Composition optimization of Metal sulfide/Reduced graphene oxide- based cathode for high-capacity Lithium-ion battery

Abstract

Lithium ion batteries(LIBs) are the most predominant in energy storage systems because of its high energy density and long lifetime.[1] However, recently the LIBs need the higher energy density in order to use in large scaled devices and facilities such as electric vehicles (EVs) and energy storage systems (ESSs). One of the promising materials is sulfur (S), because the S has 5 times higher energy density (~2600 Wh kg-1 ) than commercial cathode material (~500 Wh kg-1 ).[2] Though, sulfur based electrodes have difficulties to use as commercial LIBs due to the dissolution of high ordered polysulfides (Li2Sx , 8＆ge;x>6) into the common electrolyte as well as low electrical conductivity.
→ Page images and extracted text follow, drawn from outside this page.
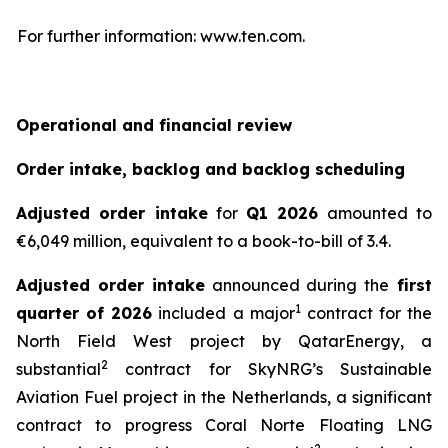
For further information: www.ten.com.
Operational and financial review
Order intake, backlog and backlog scheduling
Adjusted order intake
for
Q1 2026
amounted to
€6,049 million, equivalent to a book-to-bill of 3.4.
Adjusted order intake
announced during the
first
1
quarter of 2026
included a major
contract for the
North Field West project by QatarEnergy, a
2
substantial
contract for SkyNRG’s Sustainable
Aviation Fuel project in the Netherlands, a significant
contract to progress Coral Norte Floating LNG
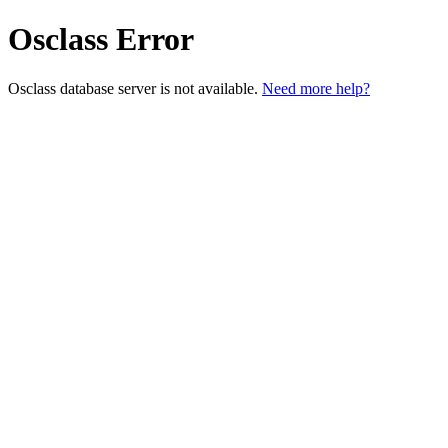
Osclass Error
Osclass database server is not available.
Need more help?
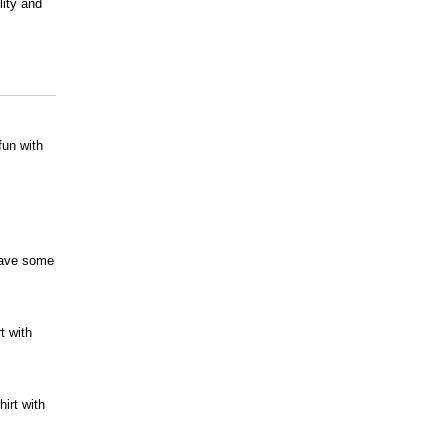
lity and
fun with
 have some
t with
irt with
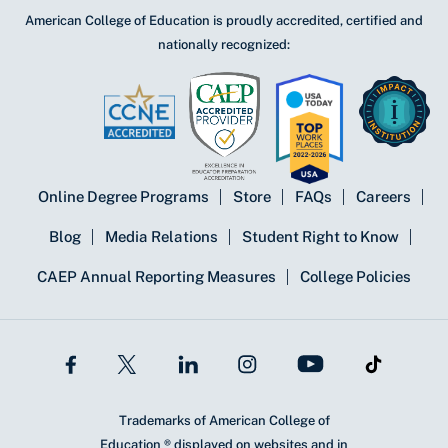
American College of Education is proudly accredited, certified and
nationally recognized:
Online Degree Programs
Store
FAQs
Careers
Blog
Media Relations
Student Right to Know
CAEP Annual Reporting Measures
College Policies
Trademarks of American College of
Education ® displayed on websites and in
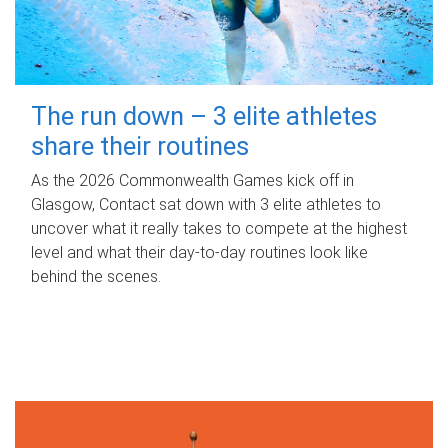
The run down – 3 elite athletes
share their routines
As the 2026 Commonwealth Games kick off in
Glasgow, Contact sat down with 3 elite athletes to
uncover what it really takes to compete at the highest
level and what their day‑to‑day routines look like
behind the scenes.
Herein, to solve these problems, we used a metal sulfide (M-Sx ). Metal sulfide can directly form insoluble low ordered polysulfides, and its electrical conductivity is improved by the metal in metal sulfide.[3] However, metal sulfide has structure fading during electrochemical reaction, and low specific capacity due to heaviness of metal.[4] To alleviate the structure fading, we anchored metal sulfide on r-GO. Also, for achieving higher capacity, we added more sulfur into the composite, which is the main source of capacity in metal sulfide. We synthesized micro-scale metal sulfide with r-GO and treated in situ electrochemical method to pulverize metal sulfide into nanoscale. As a result, electrode showed superior electrical performance and stability. We also analyzed the correlation between electrochemical performance and the ratio of metal sulfide to r-GO.